Emanuele De Santis presenta:
“Il commiato” è un mini fotolibro in cinque capitoli, ognuno dei quali è formato da un’immagine ed uno scritto ad essa collegato. A differenza dei miei lavori precedenti, le cinque parti e l'iniziale introduzione sono consequenziali ed in ordine temporale, e raccontano di una vita che ho vissuto qualche anno fa, di scelte che ho fatto, di cose che ho vissuto ma romanzate. Quanto una scelta può influenzare il resto dei tuoi giorni? E quanto conta in relazione a quest'ultimi?
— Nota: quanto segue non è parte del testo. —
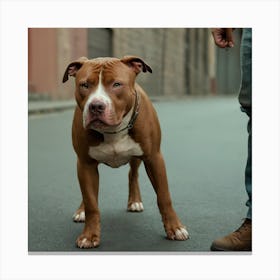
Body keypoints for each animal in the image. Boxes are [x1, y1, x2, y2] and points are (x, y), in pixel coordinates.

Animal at [63, 55, 189, 248]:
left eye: (117, 84)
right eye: (84, 85)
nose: (96, 106)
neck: (113, 130)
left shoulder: (154, 158)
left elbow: (164, 196)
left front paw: (175, 228)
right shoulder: (85, 163)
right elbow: (91, 202)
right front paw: (89, 235)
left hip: (137, 158)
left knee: (133, 174)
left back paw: (135, 201)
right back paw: (81, 210)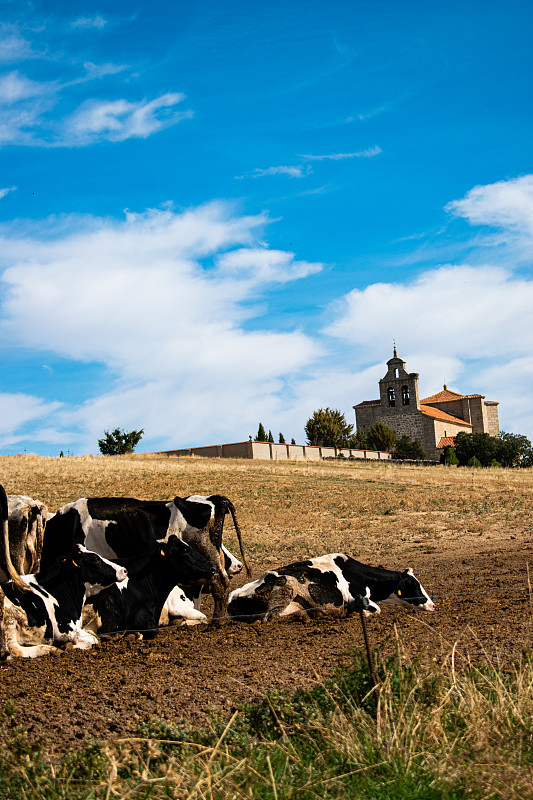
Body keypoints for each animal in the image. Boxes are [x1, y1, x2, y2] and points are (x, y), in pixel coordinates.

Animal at [227, 552, 434, 620]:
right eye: (414, 586)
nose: (433, 605)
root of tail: (233, 596)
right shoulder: (357, 598)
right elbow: (375, 609)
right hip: (287, 585)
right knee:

Il commiato parla di quello che pensa uno studente, della prospettiva futura di uno studente, Il commiato parla di uno studente.
Ho finito di scrivere questi capitoli nel febbraio del 2024(le foto sono invece del 2023), rileggendoli mi rendo conto di quanto la scrittura sia macchinosa, lenta e poco intuitiva, ma mi rendo anche conto della magia che riesce a suscitare - almeno a me - un tipo di racconto scritto così di getto, con la voglia di scrivere, non so se mi intendo! Questa è vita vera, con personaggi di finzione ma vita vera, neanche se vivessi con questo scopo per il prossimo miliardo di anni riuscirei a trovare un modo per scriverlo meglio, non sarebbe così reale come la prima volta. Non sarei onesto, sarei solo ingiustamente più bello.
L'idea per questo mini fotolibro nasce dal caso, da uno stimolo a scrivere che mi serviva. Era notte e mi sono detto: andiamo! Ho estratto cinque casuali foto dal mio hard disk e ci ho creato una storia, di getto, perché andava fatto.